Permanece a recomendação de que, com a devida cautela e respeitados os limites das políticas de investimento e as exigências da nova resolução editada pelo CMN, é oportuna a avaliação de aplicações em produtos que envolvam a exposição ao risco de crédito (FIDC e FI Crédito Privado, por exemplo).

Quanto à renda variável, recomendamos uma exposição máxima de 30%, por conta da melhora da atividade econômica neste ano, que já se refle em um melhor comportamento dos lucros das empresas e, portanto, da Bolsa de Valores e também pelo fato da importância do produto como fator de diversificação de portfolio, em um momento em que as taxas de juros dos títulos públicos não mais superam a meta atuarial.

Para a alocação em fundos multimercado a nossa sugestão é de 10% dos recursos e de 2,5% a alocação em FII e FIP, respectivamente, dada a pouca disponibilidade de produtos no mercado enquadrados para os RPPS. Para o investimento em ações, a nossa recomendação é de 15% dos recursos, tendo-se em vista o potencial de crescimento das empresas neste e nos próximos anos, como já dissemos, em uma conjuntura de baixa inflação e taxas de juros nas mínimas históricas. Muito embora ainda esteja no campo das expectativas, a implementação das reformas estruturais demandadas pelo mercado em muito também poderão influenciar o comportamento positivo das ações, no futuro.

Para aqueles clientes que já contam com investimento de 5% tanto em FII, quanto em FIP, recomendamos que o teto de investimento em ações se mantenha em 10%.
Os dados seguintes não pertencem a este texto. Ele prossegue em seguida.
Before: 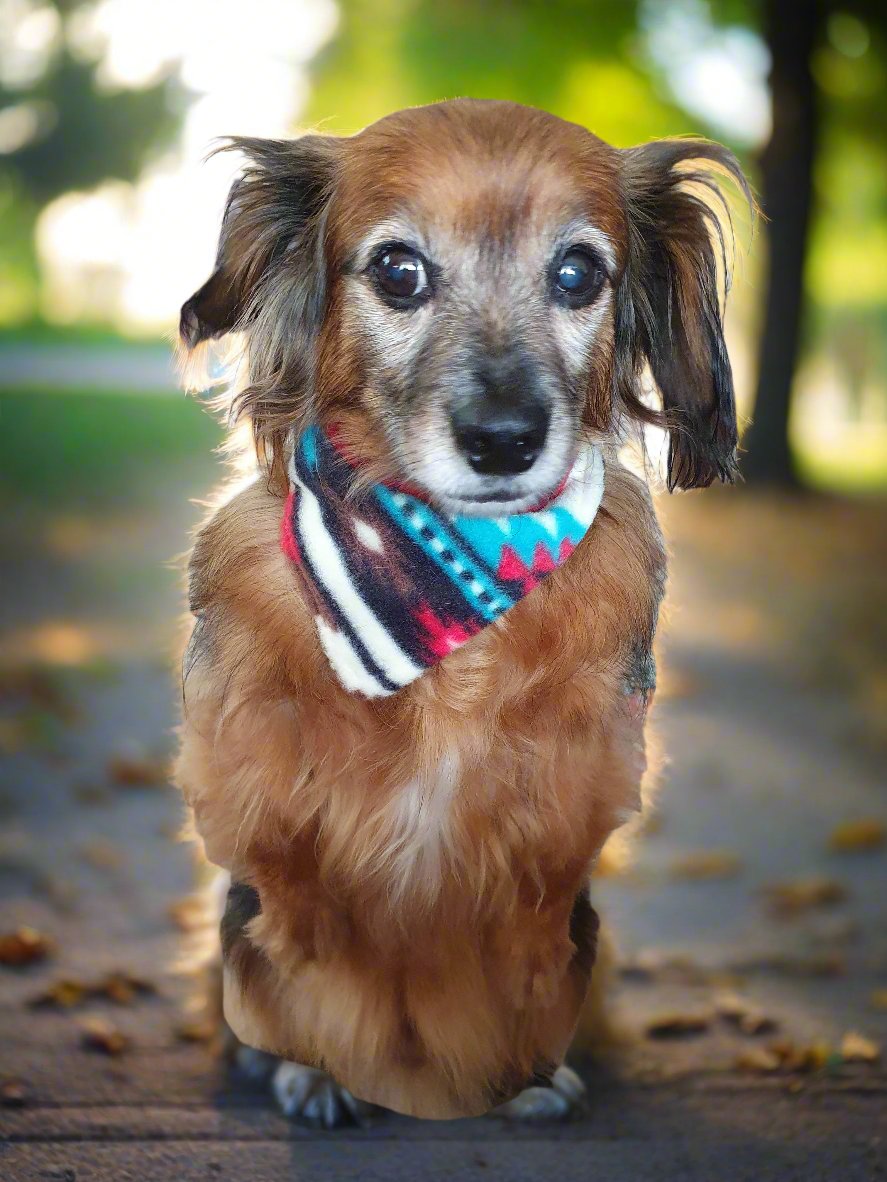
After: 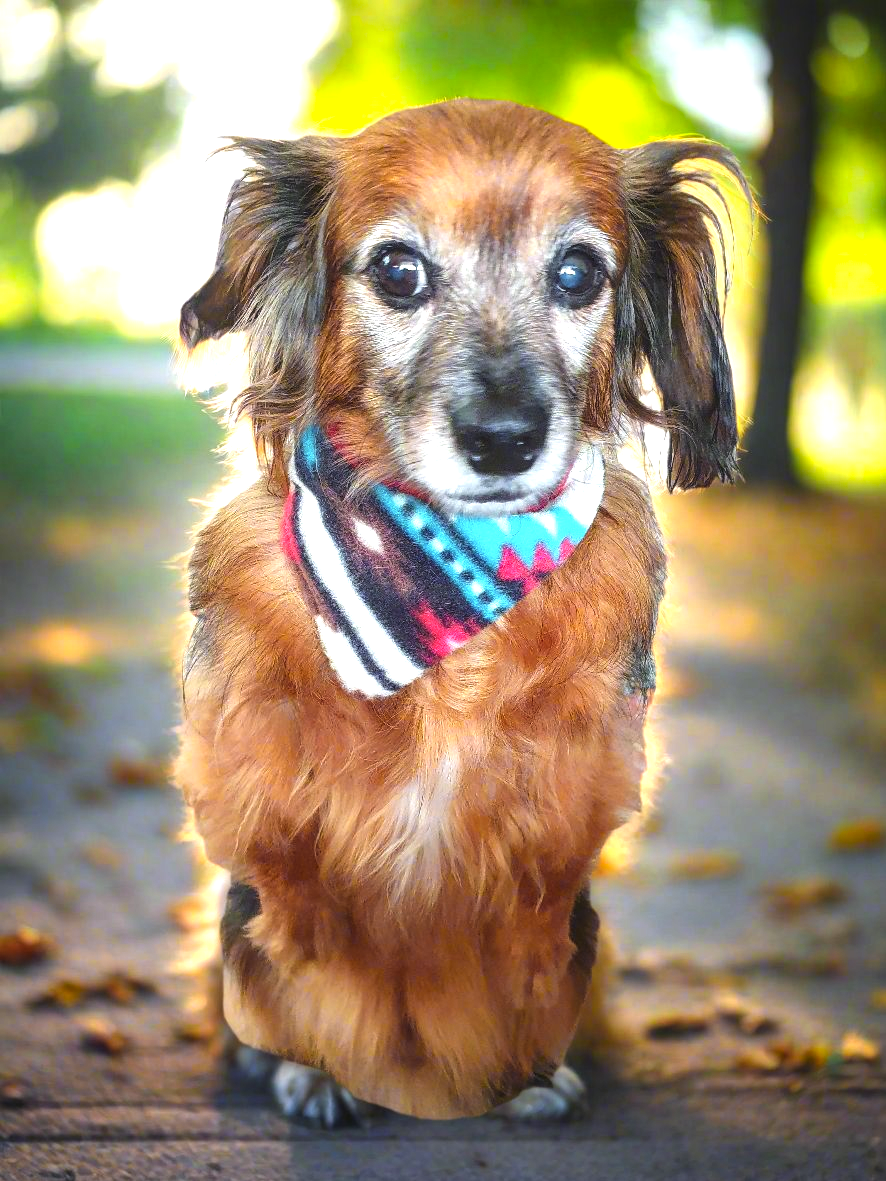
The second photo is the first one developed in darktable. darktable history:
local contrast: detail 130%
color zones: curves: ch0 [(0.224, 0.526) (0.75, 0.5)]; ch1 [(0.055, 0.526) (0.224, 0.761) (0.377, 0.526) (0.75, 0.5)]
exposure: black level correction -0.005, exposure 0.621 EV, compensate exposure bias true, compensate highlight preservation false
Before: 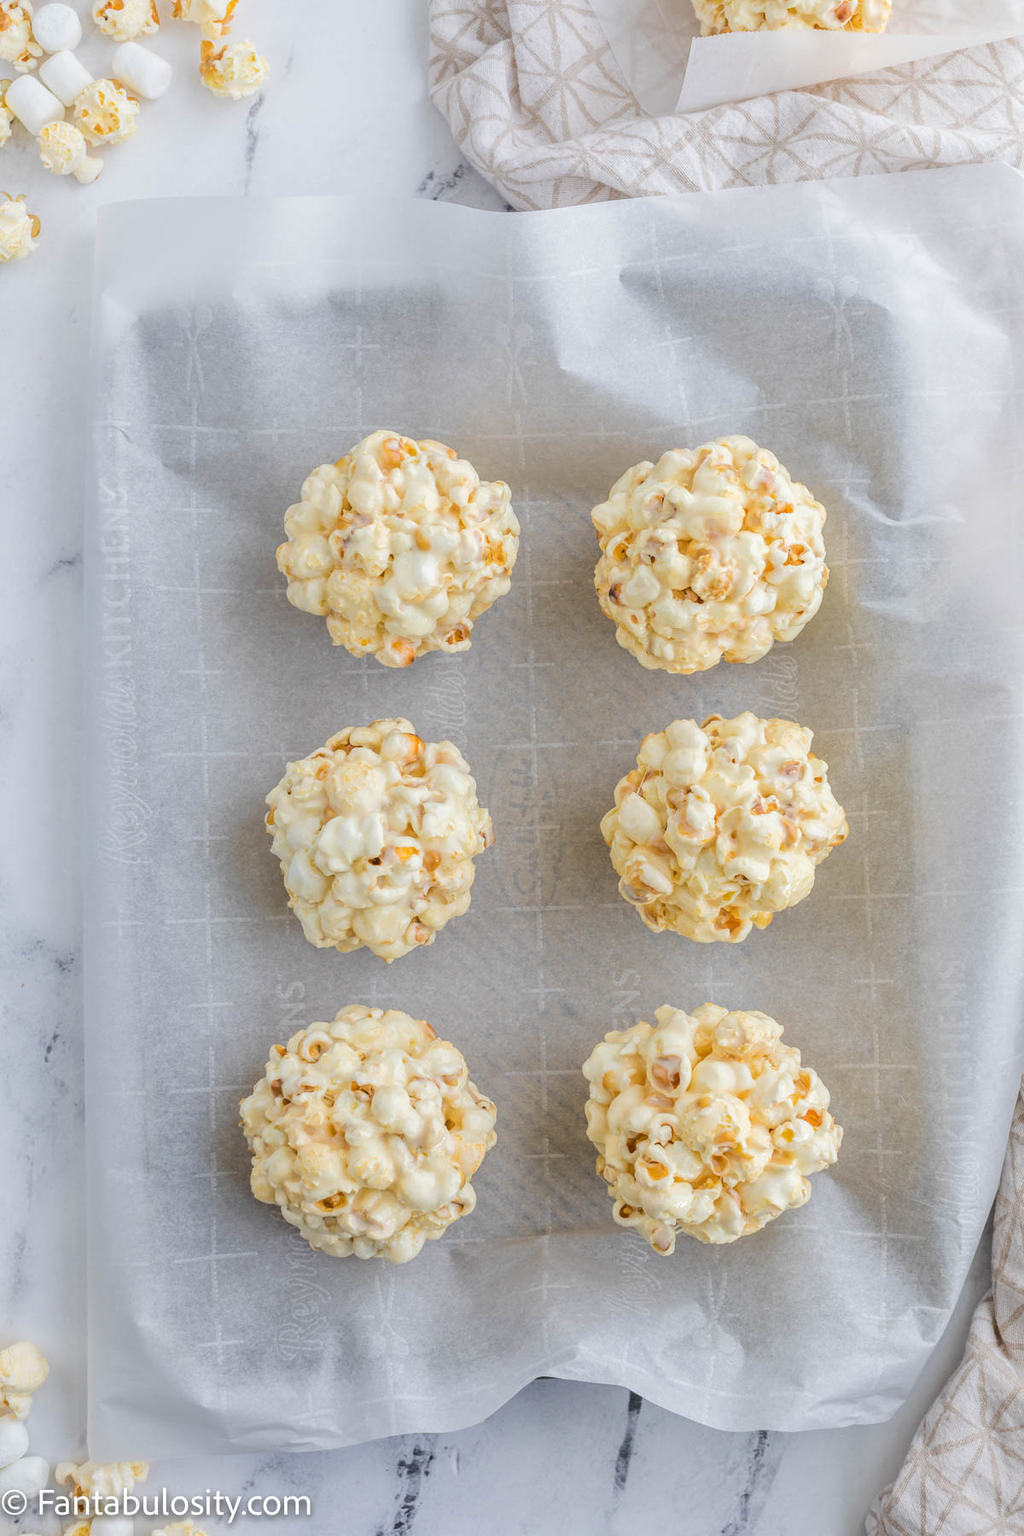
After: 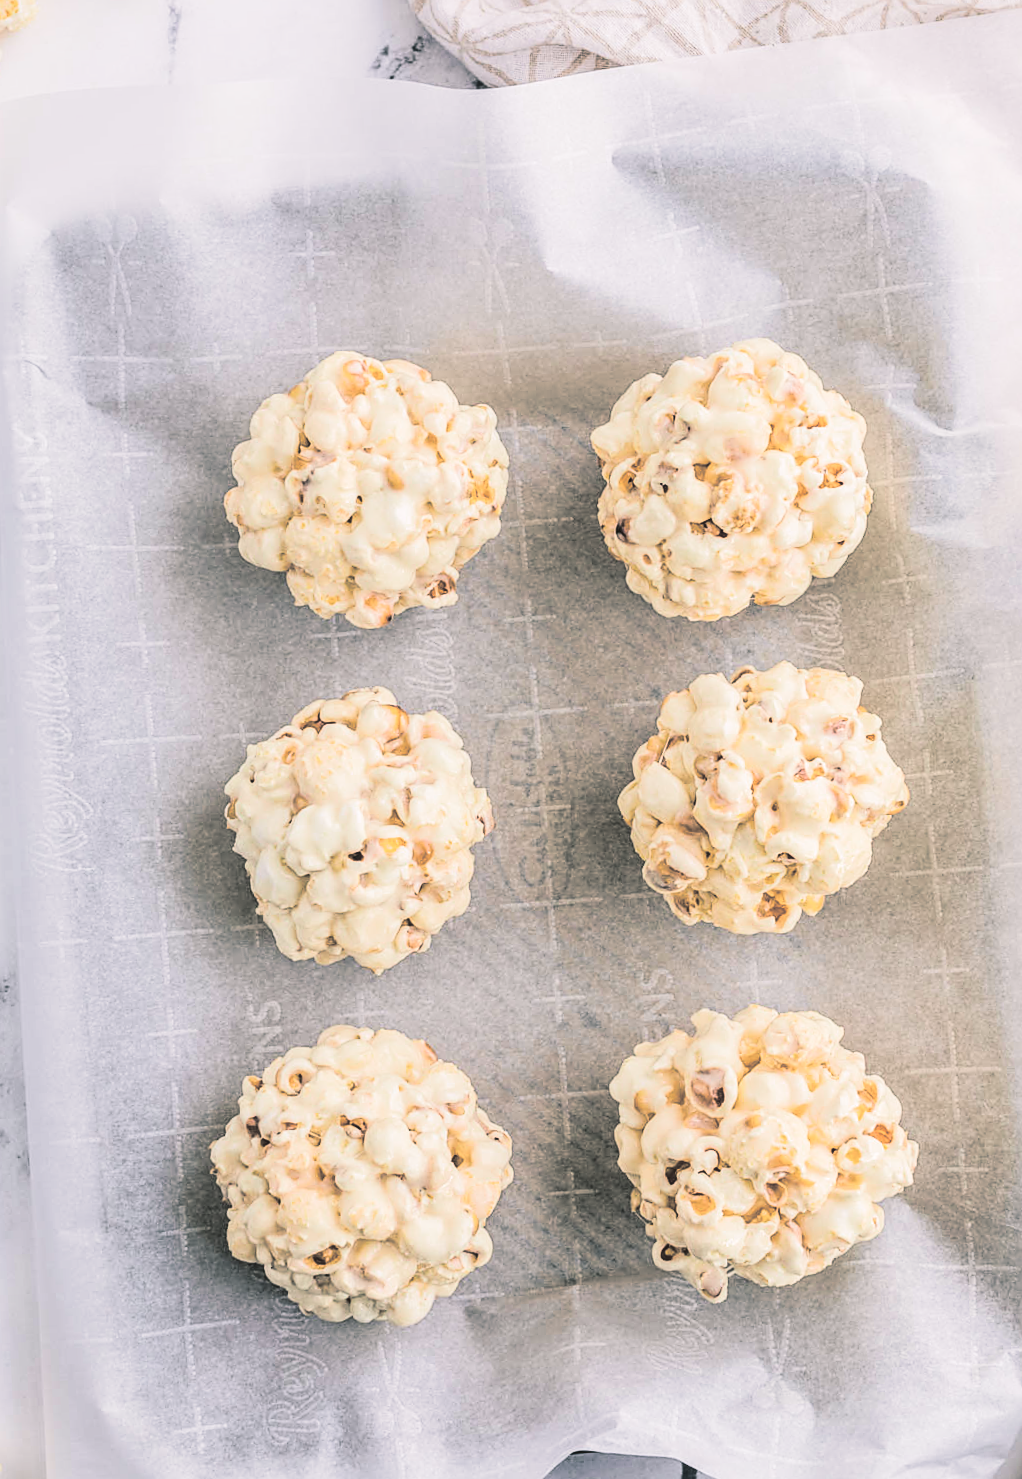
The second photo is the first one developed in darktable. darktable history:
crop and rotate: left 10.071%, top 10.071%, right 10.02%, bottom 10.02%
color balance rgb: shadows lift › chroma 2%, shadows lift › hue 217.2°, power › chroma 0.25%, power › hue 60°, highlights gain › chroma 1.5%, highlights gain › hue 309.6°, global offset › luminance -0.25%, perceptual saturation grading › global saturation 15%, global vibrance 15%
sharpen: on, module defaults
rotate and perspective: rotation -2.56°, automatic cropping off
tone curve: curves: ch0 [(0, 0.049) (0.175, 0.178) (0.466, 0.498) (0.715, 0.767) (0.819, 0.851) (1, 0.961)]; ch1 [(0, 0) (0.437, 0.398) (0.476, 0.466) (0.505, 0.505) (0.534, 0.544) (0.595, 0.608) (0.641, 0.643) (1, 1)]; ch2 [(0, 0) (0.359, 0.379) (0.437, 0.44) (0.489, 0.495) (0.518, 0.537) (0.579, 0.579) (1, 1)], color space Lab, independent channels, preserve colors none
local contrast: on, module defaults
split-toning: shadows › hue 201.6°, shadows › saturation 0.16, highlights › hue 50.4°, highlights › saturation 0.2, balance -49.9
contrast brightness saturation: contrast 0.25, saturation -0.31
Por fim, cabe lembrarmos que as aplicações em renda fixa, por ensejarem o rendimento do capital investido, devem contemplar o curto, o médio e o longo prazo, conforme as possibilidades ou necessidades dos investidores. Já as realizadas em renda variável, que ensejam o ganho de capital, as expectativas de retorno devem ser direcionadas efetivamente para o longo prazo.
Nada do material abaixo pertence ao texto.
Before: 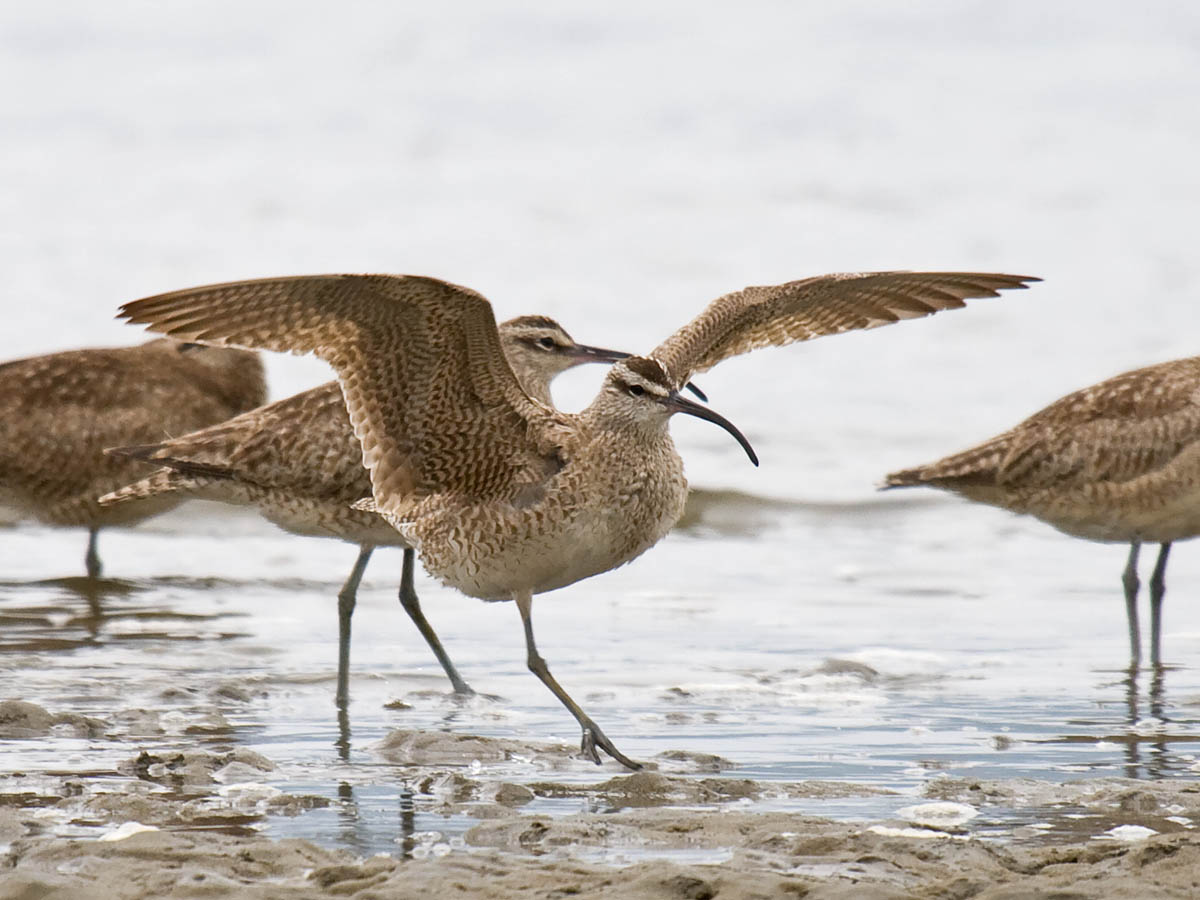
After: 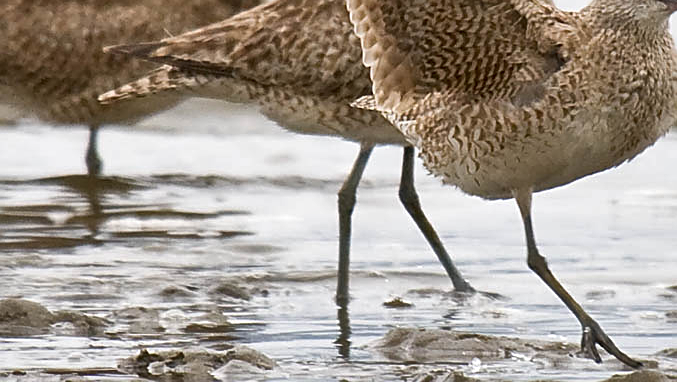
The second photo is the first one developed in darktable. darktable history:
local contrast: mode bilateral grid, contrast 19, coarseness 49, detail 119%, midtone range 0.2
sharpen: on, module defaults
crop: top 44.696%, right 43.583%, bottom 12.766%
shadows and highlights: shadows 52.67, soften with gaussian
exposure: black level correction 0, exposure 1.697 EV, compensate exposure bias true, compensate highlight preservation false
* Aos clientes que investem em FIDC / Crédito Privado / Fundo Debênture, utilizar como limite máximo o percentual destinado ao Médio Prazo.

** Aos clientes que investem em Fundos de Participações e Fundos Imobiliários em percentual superior a 2,5% em cada, reduzir a exposição de 15% aos Fundos de Ações na proporção desse excesso.